As you may be aware, the Government of India has declared the years from 1990-2020 "Visit India." During this time we will do all in our power to help you succeed in your aims to eat your 72 raisins post-mortem. We have a lovely, big, open country where you can hide out in peace. We also have lots of local fanboys and girls who will provide you with all asisstance necessary in achieving your objectives. Room to stay, great places to shop at etc. We also have people who will sell you any sort of weaponry that you deem necessary. No need to bring in Chinese maal from Pakistan or Bangladesh, you can find it direct from China here. There are a lot of advantages to buying it in India. You will help in keeping the local gun/explosives runners in business. The mujahideen who are to come after you will also find a local source in case something happens to their arms cache.
We can offer lots of crowded marketplaces and hospitals for you to set bombs at. Not to mention, everyone here is fairly religious so they go to temples, churches, mosques etc. Those might also be good areas to strike. If you are lucky the victims' families will start blaming the people from other religions and start mini-civil wars. We also hope for this because it gives our upcoming party members a chance to show how they can protect their communities from the others, gain votes, get into power, and steal taxpayers money.

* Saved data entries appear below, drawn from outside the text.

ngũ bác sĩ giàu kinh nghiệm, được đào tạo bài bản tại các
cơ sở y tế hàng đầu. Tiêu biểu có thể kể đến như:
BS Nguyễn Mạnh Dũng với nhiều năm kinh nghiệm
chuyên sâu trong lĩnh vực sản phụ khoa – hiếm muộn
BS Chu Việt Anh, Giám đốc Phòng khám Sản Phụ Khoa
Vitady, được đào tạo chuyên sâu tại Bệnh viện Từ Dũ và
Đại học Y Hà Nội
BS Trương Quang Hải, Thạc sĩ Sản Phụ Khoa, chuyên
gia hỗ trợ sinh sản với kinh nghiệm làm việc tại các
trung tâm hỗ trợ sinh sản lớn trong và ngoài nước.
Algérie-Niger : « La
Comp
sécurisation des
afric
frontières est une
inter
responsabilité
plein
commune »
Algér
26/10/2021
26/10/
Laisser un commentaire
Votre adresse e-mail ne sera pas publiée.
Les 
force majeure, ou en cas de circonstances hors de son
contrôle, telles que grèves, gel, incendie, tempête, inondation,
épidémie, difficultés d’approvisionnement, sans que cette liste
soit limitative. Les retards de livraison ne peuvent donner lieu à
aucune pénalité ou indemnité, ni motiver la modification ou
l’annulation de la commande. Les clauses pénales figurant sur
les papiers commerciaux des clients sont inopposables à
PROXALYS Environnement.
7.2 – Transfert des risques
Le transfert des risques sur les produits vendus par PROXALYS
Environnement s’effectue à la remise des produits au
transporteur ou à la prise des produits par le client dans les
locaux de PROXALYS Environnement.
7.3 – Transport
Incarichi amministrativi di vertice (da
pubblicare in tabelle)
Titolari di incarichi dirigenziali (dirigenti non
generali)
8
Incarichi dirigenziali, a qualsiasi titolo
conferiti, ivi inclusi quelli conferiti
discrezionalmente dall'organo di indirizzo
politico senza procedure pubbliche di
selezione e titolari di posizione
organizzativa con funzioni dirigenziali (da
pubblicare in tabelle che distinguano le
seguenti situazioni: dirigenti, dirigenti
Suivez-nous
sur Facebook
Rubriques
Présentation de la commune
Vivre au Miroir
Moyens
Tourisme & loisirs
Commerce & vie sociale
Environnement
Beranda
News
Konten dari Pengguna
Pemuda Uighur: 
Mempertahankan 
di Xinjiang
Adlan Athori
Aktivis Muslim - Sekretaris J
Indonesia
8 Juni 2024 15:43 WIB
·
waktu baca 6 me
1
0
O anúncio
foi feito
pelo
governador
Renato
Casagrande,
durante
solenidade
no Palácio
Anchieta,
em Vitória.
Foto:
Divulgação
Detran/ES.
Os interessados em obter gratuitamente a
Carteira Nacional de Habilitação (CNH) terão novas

Don't be frightened when we publicly announce that 'befitting reply' will be given. This doesn't mean that your homes will be bombed and your cities annihilated and your chiefs arrested or tortured. This just means that we will have lots of chai and samosas with your bosses. Then we'll announce some sort of bilateral antiterrorism drive. We'll share data and such so that you guys know exactly what we're going to do next. We'll also pick up some people here or encounter them so that our public is happy.
We forgot to mention that with your acts of terrorism you will be doing a huge public good. Our people have not yet realised that there are too many of them. Our population control messages haven't quite worked very well. So the occasional bombing helps ease some of the pressure. Everyone forgets about the dead after 2 days and we'll be back in business. I think our rating in the world will improve if our population goes down. Otherwise that Bush of America is always accusing us of stealing all his petrol, that's why he has to raise prices over there. We have heard that before the elections petrol prices go down mysteriously over there. But that's not the subject of this letter.
I forgot to mention one more thing, the only place that you are not allowed to attack is parliament. You see, we want to be able to sleep at work without listening to loud explosions and firecracker-like noises. It's not good for our blood pressure. So if you try to attack parliament directly we will send some of our armed forces your way. Everything else you are welcome to.
So... namaste, welcome to India.
Ministry of Useless Letters,
maal - originally, loot but means goods in this case
encounter - when the police shoot criminals instead of arresting them. Usually because the criminals are shooting back, sometimes because they're as much a danger inside jails as outside.